OLED TVs were big at CES this year – they’re big every year – but a number of manufacturers were pushing Ultra HD (4K TV) as well. A number of 4K LCD and OLED panels were on display, but in this case, OLED is ironically the better tech to bet on.
The reason is simple: OLED technology dramatically improves colour reproduction and clarity, even at 1920 x 1080. While its other benefits, like reduced power consumption, depend on the type of panel and the content being displayed, no one argues that OLED doesn’t create a better picture than traditional LCD. It doesn’t depend on your TV provider, a new Blu-ray player, or a premium streaming option from a service like Netflix. You don’t need to upgrade your set-top box or buy a third-party upscaler to see the advantage.
So, here’s an interesting question. Given that OLED’s progress in large panels has been evolutionary rather than revolutionary for several years and the global economy isn’t exactly in the best of shape, why are companies like LG moving with OLED now, rather than delaying it further?
The answer, I think, is related to the other technologies that were on display at CES this year. Television manufacturers are jockeying to introduce multiple new technologies and hoping that by doing so, they’ll be able to entice customers to swap up. The problems with OLEDs are well known, but how does the tech dovetail with the recent push for 4K television?
4K TV: The ultimate content-free solution
4K HDTVs were a huge presence at the show, despite the fact that there’s no 4K broadcast standard. What’s worse, at least from the whole “get practical use out of your television” angle, is that there’s no 4K standard for Blu-ray, either. The current BD specification tops out at 1080p24 or 1080i60. Could the standard be adjusted to account for this? Sure, but probably not without breaking backwards compatibility with current-generation Blu-ray players. Given the problems Sony had getting Blu-ray off the ground in the first place, an upgrade isn’t going to appeal to very many people.
Thus, we have Sony promising to release new 1080p movies that have been “remastered” from 4K originals and can be upsampled for display on a 4K television.

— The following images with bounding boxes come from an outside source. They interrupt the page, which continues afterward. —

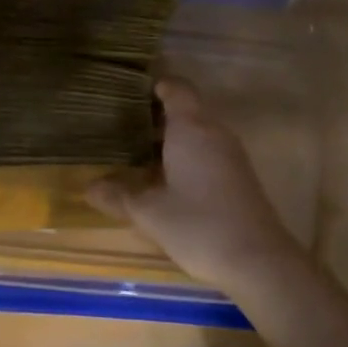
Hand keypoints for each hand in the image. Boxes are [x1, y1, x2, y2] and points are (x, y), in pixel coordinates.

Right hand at [86, 78, 305, 288]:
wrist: (258, 260)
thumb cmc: (198, 226)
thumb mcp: (149, 213)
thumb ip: (118, 196)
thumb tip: (89, 187)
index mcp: (191, 129)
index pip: (177, 89)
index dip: (157, 85)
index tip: (130, 91)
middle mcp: (214, 133)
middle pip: (187, 109)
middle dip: (156, 115)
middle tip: (122, 124)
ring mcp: (231, 155)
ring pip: (198, 132)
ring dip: (171, 138)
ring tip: (137, 151)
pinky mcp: (239, 177)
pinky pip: (208, 151)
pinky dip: (186, 155)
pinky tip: (166, 179)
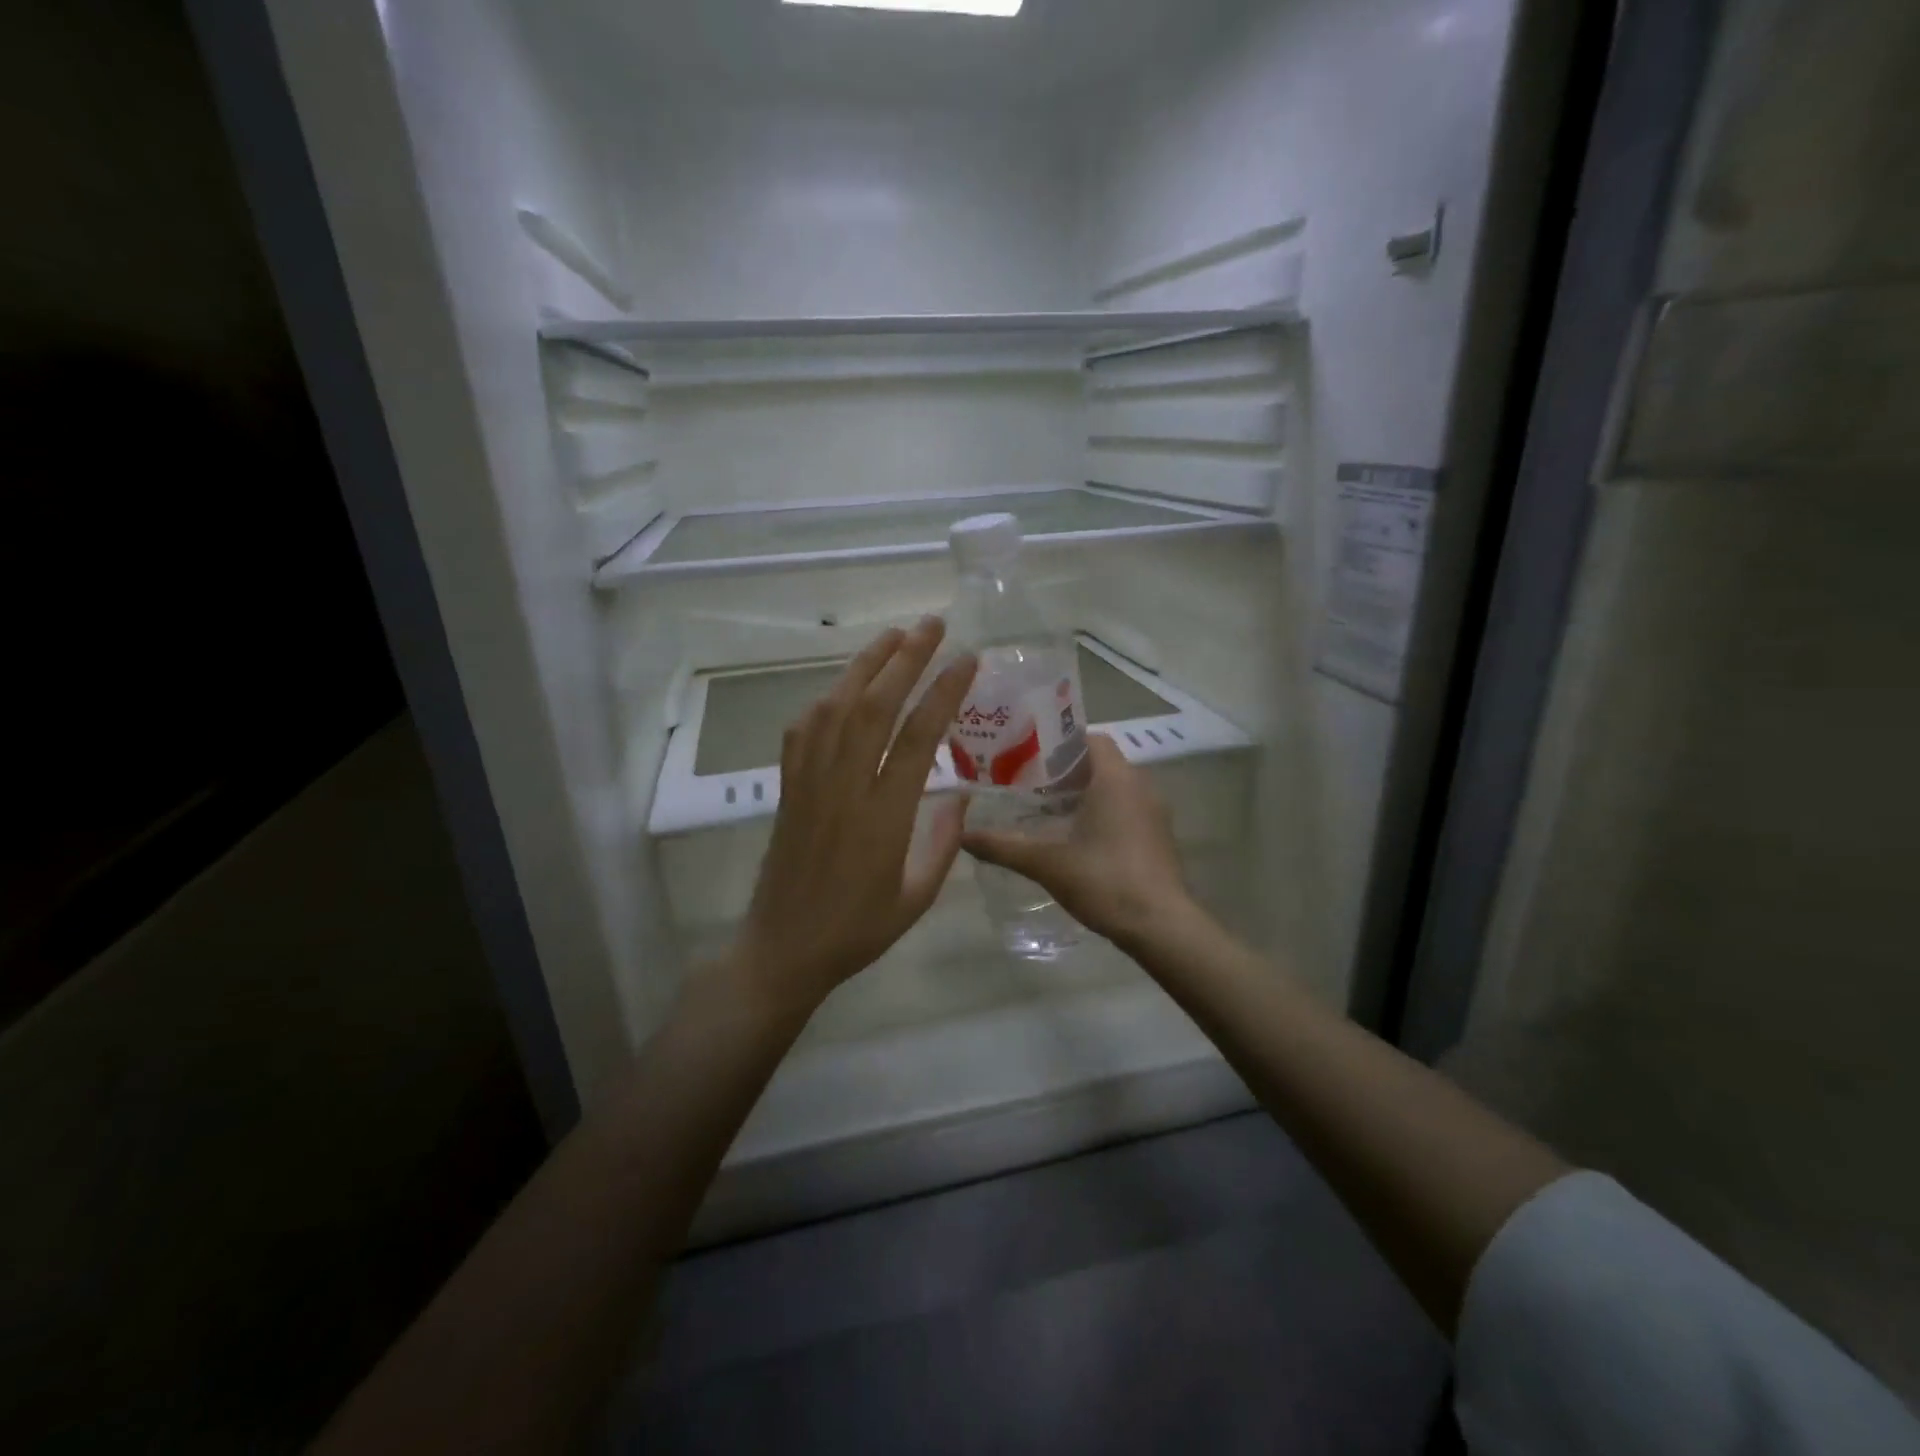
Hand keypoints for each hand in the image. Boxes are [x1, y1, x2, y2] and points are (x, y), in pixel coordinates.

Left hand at [728, 619, 977, 1021]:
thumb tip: (964, 794)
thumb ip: (945, 843)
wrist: (783, 949)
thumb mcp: (917, 897)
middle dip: (905, 658)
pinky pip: (803, 731)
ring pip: (835, 708)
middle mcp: (845, 787)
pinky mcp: (788, 787)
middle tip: (932, 624)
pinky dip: (825, 699)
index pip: (918, 736)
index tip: (966, 660)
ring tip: (892, 637)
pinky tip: (842, 687)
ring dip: (864, 666)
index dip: (943, 692)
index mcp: (884, 816)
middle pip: (874, 706)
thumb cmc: (857, 930)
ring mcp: (810, 783)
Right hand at [963, 734, 1190, 947]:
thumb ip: (1003, 846)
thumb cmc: (1104, 881)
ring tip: (1046, 811)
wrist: (1160, 926)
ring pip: (1114, 788)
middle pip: (1099, 763)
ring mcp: (1154, 812)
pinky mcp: (1159, 837)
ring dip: (1084, 794)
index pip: (1090, 739)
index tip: (1028, 758)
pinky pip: (1127, 809)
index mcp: (1116, 778)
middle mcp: (1140, 786)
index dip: (1058, 744)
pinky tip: (1076, 839)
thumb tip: (963, 836)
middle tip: (1027, 785)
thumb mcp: (1047, 863)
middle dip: (1065, 771)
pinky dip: (1102, 814)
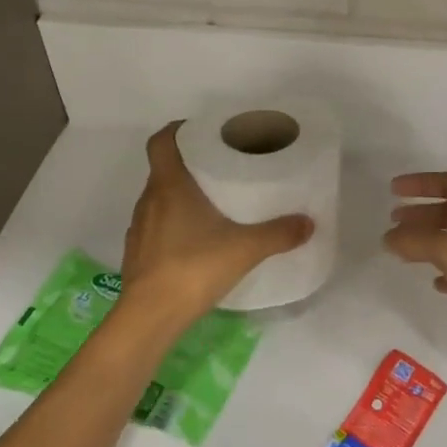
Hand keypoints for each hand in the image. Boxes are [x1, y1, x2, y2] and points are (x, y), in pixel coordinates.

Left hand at [120, 122, 313, 325]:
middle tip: (217, 168)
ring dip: (179, 197)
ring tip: (210, 205)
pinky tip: (194, 241)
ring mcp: (138, 228)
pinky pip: (154, 227)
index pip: (161, 141)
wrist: (150, 316)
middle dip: (187, 165)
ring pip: (158, 199)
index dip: (176, 130)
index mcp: (169, 186)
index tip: (198, 131)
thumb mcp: (245, 249)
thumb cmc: (194, 267)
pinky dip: (171, 225)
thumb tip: (309, 223)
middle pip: (163, 169)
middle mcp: (149, 200)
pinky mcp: (136, 254)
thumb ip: (278, 234)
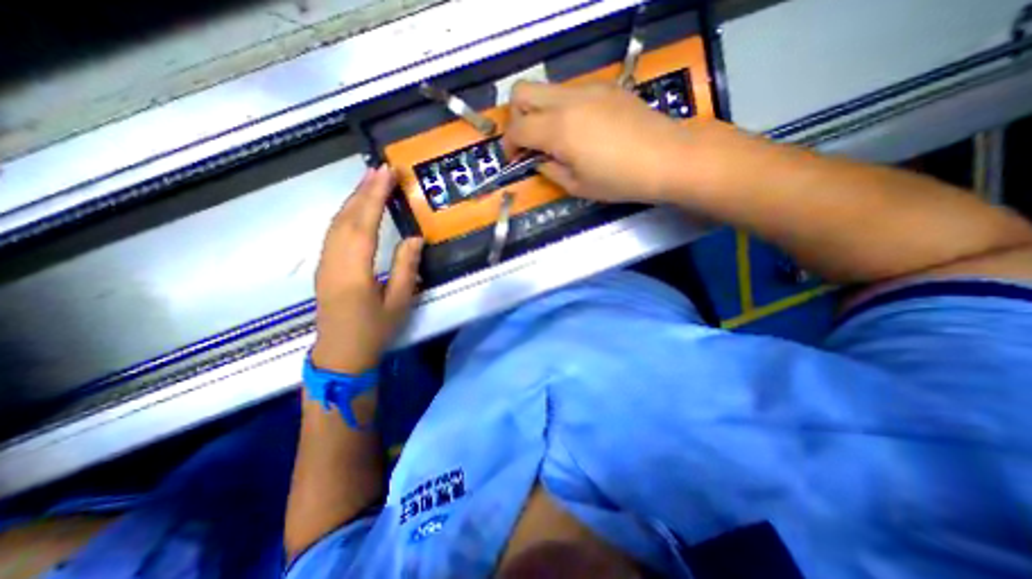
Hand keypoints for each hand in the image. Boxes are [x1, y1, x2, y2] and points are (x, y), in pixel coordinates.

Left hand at [316, 165, 427, 372]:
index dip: (374, 196)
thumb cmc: (374, 331)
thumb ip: (405, 267)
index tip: (386, 173)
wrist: (341, 354)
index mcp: (354, 271)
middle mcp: (334, 260)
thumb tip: (415, 238)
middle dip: (363, 190)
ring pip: (336, 222)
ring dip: (353, 199)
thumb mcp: (399, 302)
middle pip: (346, 218)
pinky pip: (333, 232)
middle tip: (380, 169)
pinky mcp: (324, 266)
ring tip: (370, 181)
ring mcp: (325, 263)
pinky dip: (345, 213)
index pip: (363, 224)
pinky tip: (356, 208)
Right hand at [502, 82, 702, 203]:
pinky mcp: (605, 87)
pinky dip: (563, 108)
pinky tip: (581, 129)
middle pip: (522, 92)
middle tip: (529, 142)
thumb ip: (549, 170)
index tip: (515, 159)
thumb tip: (538, 159)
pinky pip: (571, 91)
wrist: (668, 158)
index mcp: (558, 129)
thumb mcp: (576, 186)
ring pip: (547, 89)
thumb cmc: (619, 180)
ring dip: (540, 112)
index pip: (516, 128)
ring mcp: (588, 89)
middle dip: (516, 118)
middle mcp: (567, 101)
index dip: (508, 145)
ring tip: (557, 139)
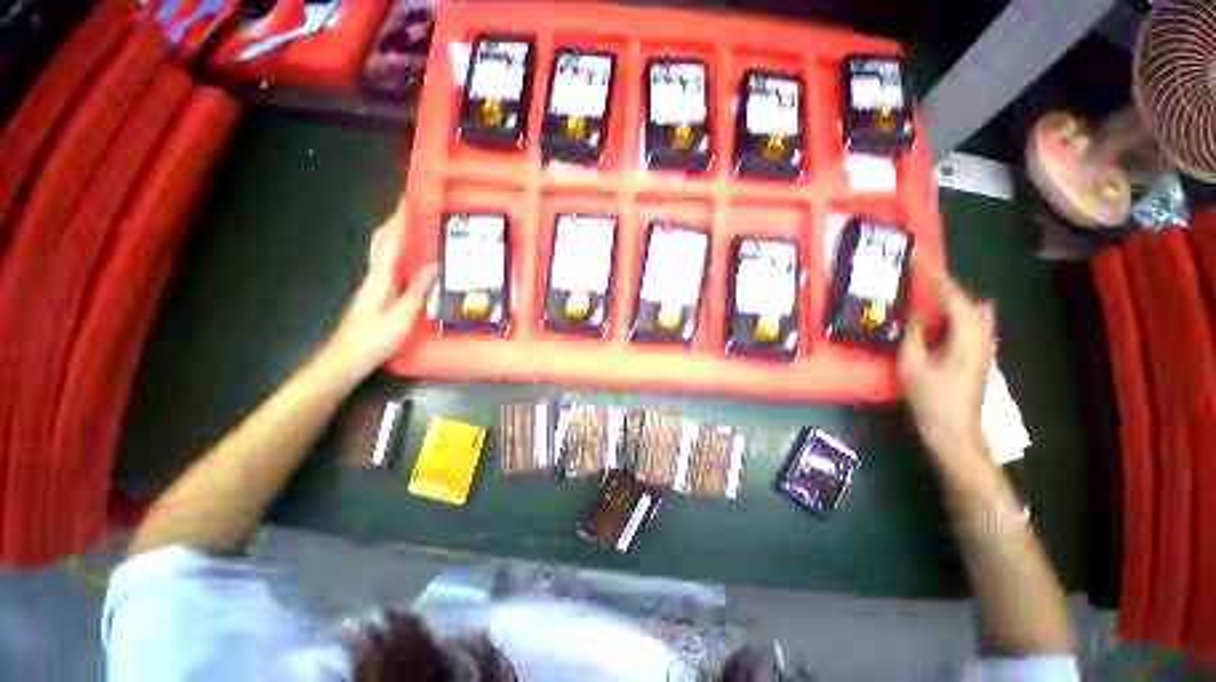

Panasonic and Sony are doubling down on 4K and OLED. Nvidia and Qualcomm have both talked up mobile devices that can drive 4K displays, though Jen-Hsun’s demo of Nvidia’s Project Shield didn’t actually showcase the handheld displaying 4K content natively.
A whole lot of mud is flying at the proverbial wall as manufacturers search for a way to return to mid-2000s annual growth rates. The advent of HDTV kicked off a meteoric surge in television demand. That growth helped make Samsung a household name. It spurred the development of better, more power efficient LCD designs. Now, after more than a decade, the train is slowing down. Data from NPD, released in October 2012, illustrates the problem nicely.
Shipments grew nicely in 2010 and 2011, but declined in 2012. 3D technology (remember that?) was supposed to be the Next Big Thing, but fizzled with consumers. Early Smart TVs haven’t caught fire, but companies like Samsung are still investing in improving that experience with better, more capable processors and tighter application integration. The company showed off voice supported TV Guide searches at CES and unveiled its first Evolution Kit – a diminutive upgrade box that plugs into an existing set and upgrades its capabilities thanks to better HD decode capabilities, a faster processor, or more RAM.
Finding useful uses for the technology is still a challenge (and Samsung was a bit vague on the specific benefits of upgrading), but the company plans to support its televisions with four years of upgrade kits. It’s not clear if this will impact free software updates, but the idea has merit. At the very least, it’s another technology on the table for improving how consumers interact with televisions.
Of the three, however, OLED is still the surest bet as far as a next-generation technology that will meaningfully improve content. Everything else will take a great deal more cooperation. It’s entirely possible that 4K television won’t take off in broadcasting until the adoption of H.265, since that algorithm allows for higher quality than H.264 while consuming less bandwidth. Smart TVs have interesting capabilities, including video game streaming and super-sized tablet capabilities, but specific implementations still have a long way to go.